[The problem] Everything from the line containing "If the specified" through the line containing "The original subject" should be repeated exactly, and nothing else from the data.

[Supplied records]
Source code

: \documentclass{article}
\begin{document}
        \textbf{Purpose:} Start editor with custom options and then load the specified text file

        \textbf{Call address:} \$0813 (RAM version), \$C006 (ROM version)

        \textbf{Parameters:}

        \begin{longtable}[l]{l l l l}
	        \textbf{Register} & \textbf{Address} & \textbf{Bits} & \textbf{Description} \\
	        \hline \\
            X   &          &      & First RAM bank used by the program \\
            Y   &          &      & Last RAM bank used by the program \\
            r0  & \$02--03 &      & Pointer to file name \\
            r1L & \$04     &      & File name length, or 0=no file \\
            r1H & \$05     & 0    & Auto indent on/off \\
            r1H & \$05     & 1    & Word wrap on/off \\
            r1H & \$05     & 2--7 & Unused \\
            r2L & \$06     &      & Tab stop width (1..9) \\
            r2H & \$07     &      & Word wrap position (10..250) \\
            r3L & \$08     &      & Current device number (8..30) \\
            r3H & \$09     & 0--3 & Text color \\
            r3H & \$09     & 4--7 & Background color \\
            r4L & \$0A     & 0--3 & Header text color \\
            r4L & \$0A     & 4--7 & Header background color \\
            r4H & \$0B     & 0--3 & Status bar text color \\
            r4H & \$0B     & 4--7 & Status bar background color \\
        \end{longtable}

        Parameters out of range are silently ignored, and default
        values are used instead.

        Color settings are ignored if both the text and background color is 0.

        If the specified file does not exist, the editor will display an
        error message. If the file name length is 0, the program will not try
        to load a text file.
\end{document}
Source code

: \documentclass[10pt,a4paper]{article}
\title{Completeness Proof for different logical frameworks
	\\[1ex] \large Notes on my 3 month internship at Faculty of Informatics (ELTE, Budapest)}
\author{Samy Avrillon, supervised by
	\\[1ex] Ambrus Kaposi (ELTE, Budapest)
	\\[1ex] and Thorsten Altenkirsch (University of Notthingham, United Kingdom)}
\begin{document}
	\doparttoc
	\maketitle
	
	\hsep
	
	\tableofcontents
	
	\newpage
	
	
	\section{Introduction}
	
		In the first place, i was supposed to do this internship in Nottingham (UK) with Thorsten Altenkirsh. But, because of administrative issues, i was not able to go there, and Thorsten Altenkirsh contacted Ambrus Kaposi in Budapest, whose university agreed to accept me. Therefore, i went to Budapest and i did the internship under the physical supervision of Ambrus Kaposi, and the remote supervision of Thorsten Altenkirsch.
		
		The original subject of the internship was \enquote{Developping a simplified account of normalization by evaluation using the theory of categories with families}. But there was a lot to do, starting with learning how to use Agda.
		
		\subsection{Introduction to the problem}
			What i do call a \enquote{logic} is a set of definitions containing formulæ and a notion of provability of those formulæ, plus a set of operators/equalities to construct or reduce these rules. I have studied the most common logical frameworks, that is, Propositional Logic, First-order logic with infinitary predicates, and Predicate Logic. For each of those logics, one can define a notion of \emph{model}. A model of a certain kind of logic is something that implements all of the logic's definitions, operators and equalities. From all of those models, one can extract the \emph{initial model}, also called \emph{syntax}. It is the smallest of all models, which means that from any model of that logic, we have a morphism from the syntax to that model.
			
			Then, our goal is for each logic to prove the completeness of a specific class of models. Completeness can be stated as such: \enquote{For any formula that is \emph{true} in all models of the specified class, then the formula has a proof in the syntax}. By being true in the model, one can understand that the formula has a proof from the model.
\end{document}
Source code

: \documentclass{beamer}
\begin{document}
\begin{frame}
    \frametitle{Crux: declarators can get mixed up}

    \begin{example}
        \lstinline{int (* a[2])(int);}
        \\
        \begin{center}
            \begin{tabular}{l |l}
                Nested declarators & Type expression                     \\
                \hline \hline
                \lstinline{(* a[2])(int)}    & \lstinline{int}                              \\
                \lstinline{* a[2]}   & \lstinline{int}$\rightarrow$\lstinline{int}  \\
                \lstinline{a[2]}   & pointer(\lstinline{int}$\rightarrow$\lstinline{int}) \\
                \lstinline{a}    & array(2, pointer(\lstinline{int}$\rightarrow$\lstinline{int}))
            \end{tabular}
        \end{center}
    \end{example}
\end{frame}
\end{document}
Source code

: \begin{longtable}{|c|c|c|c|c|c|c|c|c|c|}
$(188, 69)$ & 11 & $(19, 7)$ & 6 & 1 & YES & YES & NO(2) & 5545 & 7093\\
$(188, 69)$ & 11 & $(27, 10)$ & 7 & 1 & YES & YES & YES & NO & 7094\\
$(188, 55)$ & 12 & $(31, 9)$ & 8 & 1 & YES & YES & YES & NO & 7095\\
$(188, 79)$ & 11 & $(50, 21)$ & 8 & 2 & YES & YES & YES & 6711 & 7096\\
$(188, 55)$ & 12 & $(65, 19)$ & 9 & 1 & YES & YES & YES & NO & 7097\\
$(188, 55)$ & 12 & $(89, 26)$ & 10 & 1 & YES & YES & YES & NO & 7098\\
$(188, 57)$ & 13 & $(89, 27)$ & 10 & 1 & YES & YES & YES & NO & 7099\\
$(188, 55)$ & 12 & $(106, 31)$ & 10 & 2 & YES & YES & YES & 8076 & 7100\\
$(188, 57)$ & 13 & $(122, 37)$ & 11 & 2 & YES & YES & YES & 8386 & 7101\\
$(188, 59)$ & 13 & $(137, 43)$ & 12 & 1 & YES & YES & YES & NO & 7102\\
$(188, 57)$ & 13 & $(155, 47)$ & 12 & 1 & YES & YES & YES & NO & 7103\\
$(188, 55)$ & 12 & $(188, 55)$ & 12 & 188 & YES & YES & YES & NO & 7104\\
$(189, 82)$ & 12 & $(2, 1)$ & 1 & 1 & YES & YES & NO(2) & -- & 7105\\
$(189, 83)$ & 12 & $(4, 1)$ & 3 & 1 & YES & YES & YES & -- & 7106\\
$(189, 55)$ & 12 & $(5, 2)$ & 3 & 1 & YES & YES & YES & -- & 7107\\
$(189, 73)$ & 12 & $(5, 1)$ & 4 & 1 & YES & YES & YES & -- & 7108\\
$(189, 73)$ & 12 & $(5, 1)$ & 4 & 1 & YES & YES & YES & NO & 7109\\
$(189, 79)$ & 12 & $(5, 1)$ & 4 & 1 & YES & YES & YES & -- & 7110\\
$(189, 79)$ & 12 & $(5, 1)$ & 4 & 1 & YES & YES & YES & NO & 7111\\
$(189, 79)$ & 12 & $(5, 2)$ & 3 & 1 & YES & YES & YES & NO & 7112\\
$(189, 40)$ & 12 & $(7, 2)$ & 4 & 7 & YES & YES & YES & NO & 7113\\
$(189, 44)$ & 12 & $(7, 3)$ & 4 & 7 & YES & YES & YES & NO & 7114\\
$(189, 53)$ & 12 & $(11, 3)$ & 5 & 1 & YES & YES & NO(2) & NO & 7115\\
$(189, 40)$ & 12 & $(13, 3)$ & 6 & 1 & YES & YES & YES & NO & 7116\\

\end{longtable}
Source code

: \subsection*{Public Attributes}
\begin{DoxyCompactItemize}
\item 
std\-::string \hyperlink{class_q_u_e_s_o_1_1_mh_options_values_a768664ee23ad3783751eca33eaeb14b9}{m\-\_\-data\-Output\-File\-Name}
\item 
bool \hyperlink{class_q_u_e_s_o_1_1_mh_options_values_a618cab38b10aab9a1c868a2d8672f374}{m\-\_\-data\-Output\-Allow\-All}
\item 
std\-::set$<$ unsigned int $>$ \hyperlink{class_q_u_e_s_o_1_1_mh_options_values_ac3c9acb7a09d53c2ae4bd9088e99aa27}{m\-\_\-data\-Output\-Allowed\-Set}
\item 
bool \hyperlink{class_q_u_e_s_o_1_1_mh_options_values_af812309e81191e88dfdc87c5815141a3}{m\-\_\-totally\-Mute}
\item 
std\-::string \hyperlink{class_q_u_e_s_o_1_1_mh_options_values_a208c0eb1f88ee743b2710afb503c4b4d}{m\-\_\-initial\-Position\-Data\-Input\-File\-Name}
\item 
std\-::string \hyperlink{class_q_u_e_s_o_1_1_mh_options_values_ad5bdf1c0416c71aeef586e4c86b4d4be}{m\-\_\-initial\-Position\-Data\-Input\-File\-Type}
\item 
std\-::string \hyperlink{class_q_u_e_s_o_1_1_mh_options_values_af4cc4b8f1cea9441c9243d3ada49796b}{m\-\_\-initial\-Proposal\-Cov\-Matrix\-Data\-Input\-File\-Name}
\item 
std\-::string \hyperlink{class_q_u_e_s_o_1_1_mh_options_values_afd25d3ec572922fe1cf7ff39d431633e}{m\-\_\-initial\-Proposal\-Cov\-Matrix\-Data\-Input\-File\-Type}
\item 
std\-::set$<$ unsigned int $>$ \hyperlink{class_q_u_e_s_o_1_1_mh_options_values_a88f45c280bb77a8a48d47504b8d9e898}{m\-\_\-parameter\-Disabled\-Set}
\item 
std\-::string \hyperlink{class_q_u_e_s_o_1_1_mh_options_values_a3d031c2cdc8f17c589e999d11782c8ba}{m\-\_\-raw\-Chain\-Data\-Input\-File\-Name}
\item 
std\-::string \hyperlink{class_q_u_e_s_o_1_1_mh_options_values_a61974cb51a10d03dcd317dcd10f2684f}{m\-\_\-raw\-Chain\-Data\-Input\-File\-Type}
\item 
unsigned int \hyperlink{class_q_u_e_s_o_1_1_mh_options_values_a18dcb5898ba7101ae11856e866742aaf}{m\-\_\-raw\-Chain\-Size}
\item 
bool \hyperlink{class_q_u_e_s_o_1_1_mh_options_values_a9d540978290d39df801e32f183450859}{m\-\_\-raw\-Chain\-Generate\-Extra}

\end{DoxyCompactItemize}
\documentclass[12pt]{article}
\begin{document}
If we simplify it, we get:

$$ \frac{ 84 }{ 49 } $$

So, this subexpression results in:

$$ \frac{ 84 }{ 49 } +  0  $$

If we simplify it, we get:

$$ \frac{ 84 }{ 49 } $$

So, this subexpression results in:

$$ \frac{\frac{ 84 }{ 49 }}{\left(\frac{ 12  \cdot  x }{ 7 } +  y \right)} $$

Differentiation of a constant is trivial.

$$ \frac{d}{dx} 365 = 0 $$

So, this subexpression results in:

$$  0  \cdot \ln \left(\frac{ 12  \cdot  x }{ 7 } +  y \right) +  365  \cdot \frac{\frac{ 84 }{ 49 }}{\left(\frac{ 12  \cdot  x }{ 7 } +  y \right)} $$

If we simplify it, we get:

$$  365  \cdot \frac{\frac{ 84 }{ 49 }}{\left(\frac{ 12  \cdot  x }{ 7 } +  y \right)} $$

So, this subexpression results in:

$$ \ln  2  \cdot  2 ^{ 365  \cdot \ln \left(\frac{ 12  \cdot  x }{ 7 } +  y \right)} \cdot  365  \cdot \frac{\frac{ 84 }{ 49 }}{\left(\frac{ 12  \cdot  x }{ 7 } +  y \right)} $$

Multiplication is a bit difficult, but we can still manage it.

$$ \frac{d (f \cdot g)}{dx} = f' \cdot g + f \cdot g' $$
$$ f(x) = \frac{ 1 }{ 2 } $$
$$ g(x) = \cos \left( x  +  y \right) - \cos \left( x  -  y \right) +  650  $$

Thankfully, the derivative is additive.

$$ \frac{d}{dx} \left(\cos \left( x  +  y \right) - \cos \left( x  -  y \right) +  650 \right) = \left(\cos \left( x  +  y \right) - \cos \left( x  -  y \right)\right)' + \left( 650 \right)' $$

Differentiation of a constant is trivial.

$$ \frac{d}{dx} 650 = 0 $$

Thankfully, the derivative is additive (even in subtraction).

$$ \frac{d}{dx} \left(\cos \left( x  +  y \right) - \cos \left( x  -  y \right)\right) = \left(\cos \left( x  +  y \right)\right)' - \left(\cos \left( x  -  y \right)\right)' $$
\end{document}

[Expected answer]
        If the specified file does not exist, the editor will display an
        error message. If the file name length is 0, the program will not try
        to load a text file.
\end{document}
Source code

: \documentclass[10pt,a4paper]{article}
\title{Completeness Proof for different logical frameworks
	\\[1ex] \large Notes on my 3 month internship at Faculty of Informatics (ELTE, Budapest)}
\author{Samy Avrillon, supervised by
	\\[1ex] Ambrus Kaposi (ELTE, Budapest)
	\\[1ex] and Thorsten Altenkirsch (University of Notthingham, United Kingdom)}
\begin{document}
	\doparttoc
	\maketitle
	
	\hsep
	
	\tableofcontents
	
	\newpage
	
	
	\section{Introduction}
	
		In the first place, i was supposed to do this internship in Nottingham (UK) with Thorsten Altenkirsh. But, because of administrative issues, i was not able to go there, and Thorsten Altenkirsh contacted Ambrus Kaposi in Budapest, whose university agreed to accept me. Therefore, i went to Budapest and i did the internship under the physical supervision of Ambrus Kaposi, and the remote supervision of Thorsten Altenkirsch.
		
		The original subject of the internship was \enquote{Developping a simplified account of normalization by evaluation using the theory of categories with families}. But there was a lot to do, starting with learning how to use Agda.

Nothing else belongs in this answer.